INFORMATION SHOWN:
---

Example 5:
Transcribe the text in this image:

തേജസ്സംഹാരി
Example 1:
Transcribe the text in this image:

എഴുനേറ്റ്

EXERCISE OBJECTIVE: Print all of the entries exactly as they appear.

ANSWER BOX:
---

Example 5:
Transcribe the text in this image:

തേജസ്സംഹാരി
Example 1:
Transcribe the text in this image:

എഴുനേറ്റ്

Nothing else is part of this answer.